Contact Law Agencies
The supervisors also authorized County Administrative Officer Larry Parrish to contact law enforcement agencies in an effort to find out who made the calls.
Parrish said he had spoken with representatives of the Sheriff's Department and two other county agencies about the telephone calls and promised to "vigorously" look into the matter.
Parrish said the investigation would be conducted "in line with the other security issues that have been raised" in recent months, including thefts of cash from supervisors' offices.
Nestande said Wednesday that $8,000 in state and county checks he had not yet deposited have been stolen from a desk in his office. He said he reported the thefts, was reimbursed and did not know whether anyone tried to cash the checks.
Hundreds of dollars in cash were also taken from the offices of two of Nestande's aides. Stanton said his office was rifled earlier this year, and other offices were also victims of petty thefts.
Locks on the top-floor offices of the supervisors have been changed, and other unspecified measures have been taken to improve security. In reaction to threats from disgruntled callers and to incidents of international terrorism, including the bomb murder of Arab rights activist Alex M. Odeh last year, a plainclothes officer now sits in the audience at supervisors' meetings.
Breaches of Security
Supervisors said telephone security can be breached by using phone lines accessible from a master console in the public lobby on the fifth floor shared by all the supervisors.

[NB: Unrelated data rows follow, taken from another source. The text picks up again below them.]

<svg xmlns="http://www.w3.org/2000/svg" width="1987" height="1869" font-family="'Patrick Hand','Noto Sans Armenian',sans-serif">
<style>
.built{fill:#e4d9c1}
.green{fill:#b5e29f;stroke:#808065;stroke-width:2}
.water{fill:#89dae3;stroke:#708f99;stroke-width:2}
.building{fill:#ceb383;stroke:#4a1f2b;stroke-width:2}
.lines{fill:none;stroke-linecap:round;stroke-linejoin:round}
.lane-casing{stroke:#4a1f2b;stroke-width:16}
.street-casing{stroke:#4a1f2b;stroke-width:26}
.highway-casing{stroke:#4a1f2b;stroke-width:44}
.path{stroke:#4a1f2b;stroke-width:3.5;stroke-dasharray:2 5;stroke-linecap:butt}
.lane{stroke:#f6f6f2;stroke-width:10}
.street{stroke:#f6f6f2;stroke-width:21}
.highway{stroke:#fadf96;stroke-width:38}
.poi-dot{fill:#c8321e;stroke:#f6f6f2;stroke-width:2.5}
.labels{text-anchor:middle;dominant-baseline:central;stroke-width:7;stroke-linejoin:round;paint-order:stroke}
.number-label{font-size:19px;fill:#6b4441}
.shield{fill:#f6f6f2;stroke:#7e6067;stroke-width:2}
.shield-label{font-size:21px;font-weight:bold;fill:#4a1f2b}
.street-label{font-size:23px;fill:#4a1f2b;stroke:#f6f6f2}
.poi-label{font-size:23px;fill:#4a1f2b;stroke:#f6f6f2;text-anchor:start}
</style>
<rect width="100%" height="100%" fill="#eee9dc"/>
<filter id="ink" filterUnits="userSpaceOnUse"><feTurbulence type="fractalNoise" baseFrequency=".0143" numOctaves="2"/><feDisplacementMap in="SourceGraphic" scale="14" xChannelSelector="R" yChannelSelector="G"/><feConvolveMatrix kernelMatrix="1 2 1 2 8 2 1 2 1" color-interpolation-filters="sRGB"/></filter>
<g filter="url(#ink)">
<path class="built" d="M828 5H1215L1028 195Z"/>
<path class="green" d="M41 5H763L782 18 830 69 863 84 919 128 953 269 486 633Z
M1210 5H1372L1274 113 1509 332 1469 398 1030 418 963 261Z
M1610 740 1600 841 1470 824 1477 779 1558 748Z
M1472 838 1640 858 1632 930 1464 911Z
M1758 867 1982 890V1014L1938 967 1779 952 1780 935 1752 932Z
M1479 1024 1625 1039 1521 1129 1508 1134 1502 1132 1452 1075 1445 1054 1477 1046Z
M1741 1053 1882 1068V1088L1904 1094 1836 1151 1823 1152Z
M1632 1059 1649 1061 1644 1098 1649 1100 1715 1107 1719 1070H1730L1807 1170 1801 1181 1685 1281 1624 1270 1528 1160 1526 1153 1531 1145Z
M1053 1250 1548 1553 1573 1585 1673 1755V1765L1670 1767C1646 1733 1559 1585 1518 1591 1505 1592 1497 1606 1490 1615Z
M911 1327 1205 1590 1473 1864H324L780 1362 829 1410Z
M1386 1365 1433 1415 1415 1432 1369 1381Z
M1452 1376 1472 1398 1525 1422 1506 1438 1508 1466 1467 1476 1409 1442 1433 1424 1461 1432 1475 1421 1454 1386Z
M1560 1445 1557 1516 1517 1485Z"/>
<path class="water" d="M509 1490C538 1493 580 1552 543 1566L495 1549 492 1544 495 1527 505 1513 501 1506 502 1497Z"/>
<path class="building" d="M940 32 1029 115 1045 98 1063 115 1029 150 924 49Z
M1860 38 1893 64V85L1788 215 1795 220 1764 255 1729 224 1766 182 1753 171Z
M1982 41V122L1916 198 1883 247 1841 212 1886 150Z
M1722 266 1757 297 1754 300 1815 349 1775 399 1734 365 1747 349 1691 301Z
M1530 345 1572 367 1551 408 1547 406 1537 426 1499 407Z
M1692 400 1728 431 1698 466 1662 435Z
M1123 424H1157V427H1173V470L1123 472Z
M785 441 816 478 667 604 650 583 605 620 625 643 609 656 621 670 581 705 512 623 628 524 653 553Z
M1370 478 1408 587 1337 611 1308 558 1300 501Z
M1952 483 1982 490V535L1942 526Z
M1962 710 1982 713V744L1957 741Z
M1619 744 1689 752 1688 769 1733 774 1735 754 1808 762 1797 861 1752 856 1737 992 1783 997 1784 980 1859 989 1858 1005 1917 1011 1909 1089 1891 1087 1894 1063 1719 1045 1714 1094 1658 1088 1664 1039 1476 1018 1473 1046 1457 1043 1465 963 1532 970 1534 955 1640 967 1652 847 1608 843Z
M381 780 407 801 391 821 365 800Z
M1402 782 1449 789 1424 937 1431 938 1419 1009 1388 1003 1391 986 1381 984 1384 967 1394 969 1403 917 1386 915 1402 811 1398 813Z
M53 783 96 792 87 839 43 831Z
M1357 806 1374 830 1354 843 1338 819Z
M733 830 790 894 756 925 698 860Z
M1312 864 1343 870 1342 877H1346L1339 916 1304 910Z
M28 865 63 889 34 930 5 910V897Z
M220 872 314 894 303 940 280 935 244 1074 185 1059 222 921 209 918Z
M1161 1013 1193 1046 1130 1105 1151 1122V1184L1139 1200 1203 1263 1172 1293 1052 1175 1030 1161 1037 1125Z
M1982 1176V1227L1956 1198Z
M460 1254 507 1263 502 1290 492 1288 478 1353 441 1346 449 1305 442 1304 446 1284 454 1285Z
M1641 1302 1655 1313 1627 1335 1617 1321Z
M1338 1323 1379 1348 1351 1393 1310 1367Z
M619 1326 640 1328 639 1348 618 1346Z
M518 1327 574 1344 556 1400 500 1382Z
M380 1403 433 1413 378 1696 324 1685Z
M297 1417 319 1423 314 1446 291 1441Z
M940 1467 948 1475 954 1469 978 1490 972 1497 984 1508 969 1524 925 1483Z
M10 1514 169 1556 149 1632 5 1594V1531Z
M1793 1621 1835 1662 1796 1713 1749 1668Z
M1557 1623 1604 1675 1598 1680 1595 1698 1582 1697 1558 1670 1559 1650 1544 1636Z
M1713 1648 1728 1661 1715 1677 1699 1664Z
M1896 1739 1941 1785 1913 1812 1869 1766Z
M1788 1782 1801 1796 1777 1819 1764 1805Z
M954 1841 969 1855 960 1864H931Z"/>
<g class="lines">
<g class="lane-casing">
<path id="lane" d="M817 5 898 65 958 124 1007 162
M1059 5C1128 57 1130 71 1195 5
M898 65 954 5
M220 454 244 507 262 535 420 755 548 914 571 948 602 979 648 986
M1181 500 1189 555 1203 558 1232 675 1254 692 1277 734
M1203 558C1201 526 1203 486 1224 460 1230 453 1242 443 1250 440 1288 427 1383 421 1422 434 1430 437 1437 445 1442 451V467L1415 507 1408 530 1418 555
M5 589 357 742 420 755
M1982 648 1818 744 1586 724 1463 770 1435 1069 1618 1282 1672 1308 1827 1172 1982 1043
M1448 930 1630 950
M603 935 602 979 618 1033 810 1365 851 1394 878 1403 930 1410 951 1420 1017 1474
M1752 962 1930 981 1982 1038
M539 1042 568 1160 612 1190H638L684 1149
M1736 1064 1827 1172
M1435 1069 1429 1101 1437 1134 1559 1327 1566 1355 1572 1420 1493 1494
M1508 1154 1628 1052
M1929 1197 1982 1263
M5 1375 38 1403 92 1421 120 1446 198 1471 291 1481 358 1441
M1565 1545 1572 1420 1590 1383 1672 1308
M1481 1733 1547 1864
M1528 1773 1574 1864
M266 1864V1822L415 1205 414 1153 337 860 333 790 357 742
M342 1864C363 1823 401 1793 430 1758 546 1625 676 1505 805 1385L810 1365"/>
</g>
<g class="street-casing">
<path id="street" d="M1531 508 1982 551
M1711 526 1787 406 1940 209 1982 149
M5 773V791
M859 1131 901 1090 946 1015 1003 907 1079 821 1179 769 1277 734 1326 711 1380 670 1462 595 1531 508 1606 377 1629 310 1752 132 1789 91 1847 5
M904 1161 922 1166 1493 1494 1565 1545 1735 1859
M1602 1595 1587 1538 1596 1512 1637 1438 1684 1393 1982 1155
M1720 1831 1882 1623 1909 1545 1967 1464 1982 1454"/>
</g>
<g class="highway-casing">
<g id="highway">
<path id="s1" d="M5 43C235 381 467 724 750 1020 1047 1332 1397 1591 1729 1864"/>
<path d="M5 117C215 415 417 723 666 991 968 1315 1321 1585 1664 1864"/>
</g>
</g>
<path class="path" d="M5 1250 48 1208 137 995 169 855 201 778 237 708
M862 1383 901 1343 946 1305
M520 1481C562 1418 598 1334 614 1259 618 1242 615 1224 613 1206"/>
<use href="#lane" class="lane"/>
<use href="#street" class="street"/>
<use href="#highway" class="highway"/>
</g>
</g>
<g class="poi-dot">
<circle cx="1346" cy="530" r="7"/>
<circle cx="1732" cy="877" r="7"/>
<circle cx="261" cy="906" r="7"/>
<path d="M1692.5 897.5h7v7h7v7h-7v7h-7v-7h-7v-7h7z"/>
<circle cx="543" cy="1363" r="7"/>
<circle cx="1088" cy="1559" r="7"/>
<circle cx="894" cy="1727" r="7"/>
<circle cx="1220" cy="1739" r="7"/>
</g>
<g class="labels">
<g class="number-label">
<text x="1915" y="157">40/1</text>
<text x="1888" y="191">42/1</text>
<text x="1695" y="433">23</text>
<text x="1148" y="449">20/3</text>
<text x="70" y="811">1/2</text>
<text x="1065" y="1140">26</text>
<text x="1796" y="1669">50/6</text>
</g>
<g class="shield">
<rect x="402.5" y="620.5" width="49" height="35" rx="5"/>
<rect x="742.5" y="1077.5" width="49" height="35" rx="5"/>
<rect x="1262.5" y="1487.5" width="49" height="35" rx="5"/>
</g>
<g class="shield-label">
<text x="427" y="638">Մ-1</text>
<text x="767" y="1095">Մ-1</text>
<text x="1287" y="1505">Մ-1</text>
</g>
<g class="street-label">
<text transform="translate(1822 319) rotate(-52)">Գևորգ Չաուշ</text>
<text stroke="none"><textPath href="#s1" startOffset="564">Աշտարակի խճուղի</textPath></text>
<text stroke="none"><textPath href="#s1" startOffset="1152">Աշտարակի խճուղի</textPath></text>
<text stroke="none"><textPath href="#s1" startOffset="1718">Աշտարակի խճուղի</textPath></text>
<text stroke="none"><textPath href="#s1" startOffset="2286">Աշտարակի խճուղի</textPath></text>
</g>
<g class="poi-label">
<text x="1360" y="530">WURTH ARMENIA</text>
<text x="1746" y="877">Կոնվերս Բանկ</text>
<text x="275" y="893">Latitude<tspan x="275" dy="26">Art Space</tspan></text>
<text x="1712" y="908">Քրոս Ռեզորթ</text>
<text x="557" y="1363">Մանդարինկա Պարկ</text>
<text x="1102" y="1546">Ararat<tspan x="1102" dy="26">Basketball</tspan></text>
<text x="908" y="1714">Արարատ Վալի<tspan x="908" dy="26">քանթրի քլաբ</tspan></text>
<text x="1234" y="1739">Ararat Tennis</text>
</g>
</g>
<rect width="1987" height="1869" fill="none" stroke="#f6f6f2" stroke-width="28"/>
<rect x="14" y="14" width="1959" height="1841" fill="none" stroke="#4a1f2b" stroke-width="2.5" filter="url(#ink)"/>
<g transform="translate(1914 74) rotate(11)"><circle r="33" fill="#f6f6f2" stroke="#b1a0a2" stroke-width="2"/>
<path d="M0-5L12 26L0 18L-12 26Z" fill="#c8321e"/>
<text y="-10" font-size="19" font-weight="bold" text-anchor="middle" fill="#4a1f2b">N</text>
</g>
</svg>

Many of the calls from Nestande's office were made on his private line, which is not on the lobby console but which can be dialed from three telephones outside his private office.
Nestande also said he received telephone calls from people who said calls had been made to pornographic tape recordings from their phones without their knowledge.
One woman who contacted him was Abby Cooperman, manager of the Los Angeles reservation office for the Dunes Hotel in Las Vegas.
Cooperman said that beginning in April her office phone was billed for middle-of-the-night calls she did not make to a pornographic tape and to seer Jeanne Dixon. She said the telephone company told her that it had investigated and determined crossed lines led to her being billed for calls made by someone else.